- [Goal of the exercise]
Reproduce the text of every item below word for word, and leave the pictures out of your answer.

- [Material supplied]
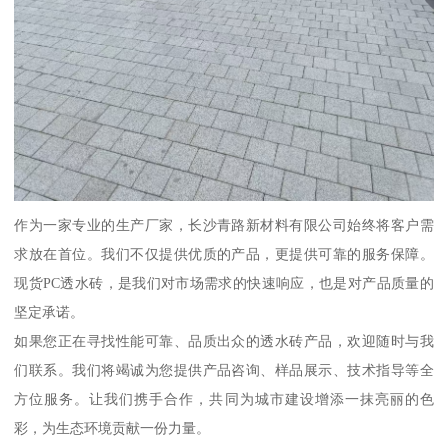
作为一家专业的生产厂家，长沙青路新材料有限公司始终将客户需
求放在首位。我们不仅提供优质的产品，更提供可靠的服务保障。
现货PC透水砖，是我们对市场需求的快速响应，也是对产品质量的
坚定承诺。
如果您正在寻找性能可靠、品质出众的透水砖产品，欢迎随时与我
们联系。我们将竭诚为您提供产品咨询、样品展示、技术指导等全
方位服务。让我们携手合作，共同为城市建设增添一抹亮丽的色
彩，为生态环境贡献一份力量。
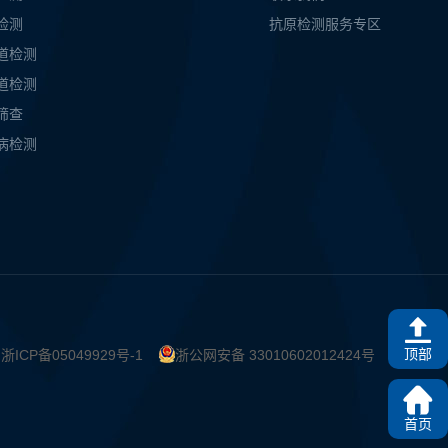
检测
抗原检测服务专区
道检测
道检测
筛查
病检测
顶部
4
浙ICP备05049929号-1
浙公网安备 33010602012424号
首页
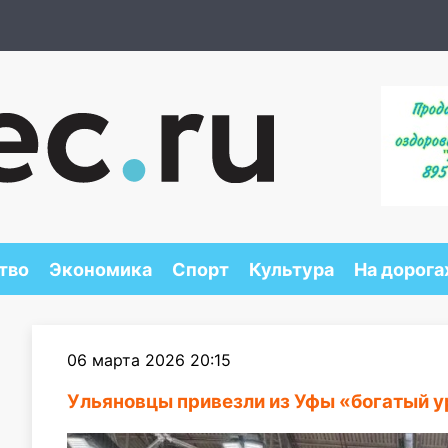
тво
Экономика
Спорт
Культура
На дорога
06 марта 2026 20:15
Ульяновцы привезли из Уфы «богатый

- [Worked solution]
作为一家专业的生产厂家，长沙青路新材料有限公司始终将客户需
求放在首位。我们不仅提供优质的产品，更提供可靠的服务保障。
现货PC透水砖，是我们对市场需求的快速响应，也是对产品质量的
坚定承诺。
如果您正在寻找性能可靠、品质出众的透水砖产品，欢迎随时与我
们联系。我们将竭诚为您提供产品咨询、样品展示、技术指导等全
方位服务。让我们携手合作，共同为城市建设增添一抹亮丽的色
彩，为生态环境贡献一份力量。
检测
抗原检测服务专区
道检测
道检测
筛查
病检测
顶部
4
浙ICP备05049929号-1
浙公网安备 33010602012424号
首页
тво
Экономика
Спорт
Культура
На дорога
06 марта 2026 20:15
Ульяновцы привезли из Уфы «богатый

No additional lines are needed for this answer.